Als junger Mann, hoch droben in einem Baum sitzend, hat Kurt Barnert ein Erweckungserlebnis, um nicht zu sagen: eine Erleuchtung. «Ich habe verstanden, wie alles zusammenhängt. Die Weltformel. Ich bin unberührbar.» Ein Stück romantisches Pathos.
Ein Schlüsselerlebnis für den späteren Künstler bildet der Besuch der Nazi-Ausstellung «Entartete Kunst» als Kind 1937 in Dresden. Kurt (Tom Schilling) ist mit seiner geliebten Tante Elisabeth da. Sie sagt dem Kleinen: «Nicht wegsehen, Kind. Alles, was wahr ist, ist schön.»
Kurt sitzt wochenlang vor der leeren Leinwand
Elisabeth wird später Opfer des Euthanasie-Programms der Nazis – bei ihr wurde eine Schizophrenie diagnostiziert. Kurt studiert nach dem Krieg in der DDR und erhält staatliche Aufträge. In der Akademie lernt er die Modestudentin Elisabeth, genannt Ellie (Paula Beer), kennen und lieben. Sie ist die Tochter von Professor Carl Seeband (Sebastian Koch), einem Gynäkologen und ehemaligen Nazi-Arzt, der nur dank russischer Protektion in der DDR wirken kann. Kurt und Ellie fliehen kurz vor dem Mauerbau im Sommer 1961 in den Westen.
In Düsseldorf wird Kurt an der Kunstakademie aufgenommen; dank einem charismatischen Schwadroneur von Professor. Deutlich sind die Parallelen dieses Antonius van Verten zu Joseph Beuys. Er goutiert die ersten freien Kunstversuche seines Schützlings nicht. Kurt zweifelt, sitzt wochenlang vor leeren weissen Leinwänden.
Bis er per Zufall auf ein Foto stösst, abgedruckt auf der Frontseite der «Bild»-Zeitung. Es zeigt den aufgespürten Euthanasie-Verantwortlichen der Nazis. Kurt schneidet das Foto aus und überträgt es auf die Leinwand. Mit dem Pinsel verwischt er die Bilder, sodass sie unscharf werden.

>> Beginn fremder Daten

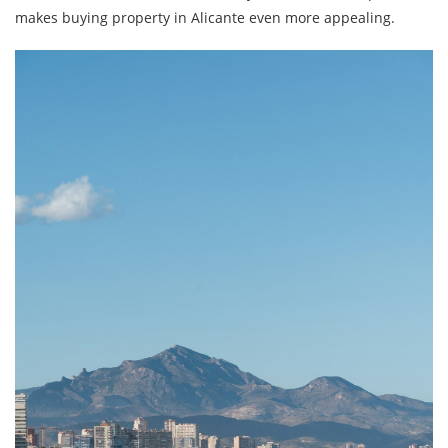
makes buying property in Alicante even more appealing.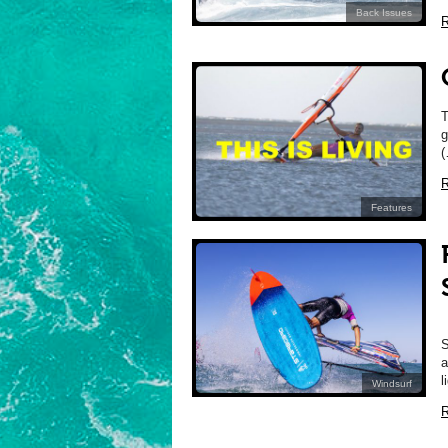
Back Issues
R
T
g
(
R
Features
S
a
l
Windsurf
R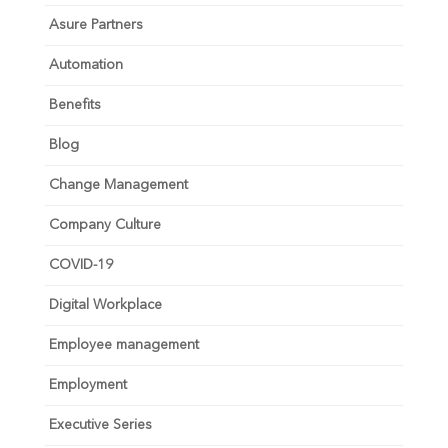
Asure Partners
Automation
Benefits
Blog
Change Management
Company Culture
COVID-19
Digital Workplace
Employee management
Employment
Executive Series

Und er stösst auf eine schockierende Wahrheit: Seine geliebte Tante Elisabeth wurde damals durch die Unterschrift seines Schwiegervaters Carl Seeband in die Gaskammer geschickt.
Etwas weniger Pathos hätte dem Film gutgetan
Mit einer Ausstellung schafft Kurt 1966 in Wuppertal den Durchbruch. Vor versammelter Presse erläutert er sein künstlerisches Credo, und man hört aus seinem Mund die Worte der toten Tante: «Alles, was wahr ist, ist schön. Ich will die Wahrheit.» Seine Kunst aber wird von einem Journalisten kritisiert: «unscharf abgemalte Fotografien». So erklärt sich der Titel «Werk ohne Autor»: Andere Mächte als Kurt haben das Bild erschaffen.
«Der Film ist stark inspiriert von einigen Ereignissen aus dem Leben Gerhard Richters. Aber es ist keine Biografie, sondern Fiktion.» Das sagt Regisseur und Drehbuchautor Florian Henckel von Donnersmarck («Das Leben der Anderen») zu seinem Film, der drei Stunden dauert. Gerhard Richter gilt heute als teuerster lebender Künstler überhaupt.
Die Frage bleibt: Warum wählt der Regisseur die biografischen Spuren von Gerhard Richter, um dann eine fiktive Geschichte von Menschen mit anderen Namen zu verfilmen? Etwas weniger Pathos, weniger grosse Gesten und der Verzicht auf eine allzu proppere Darstellung hätten dem Film gutgetan.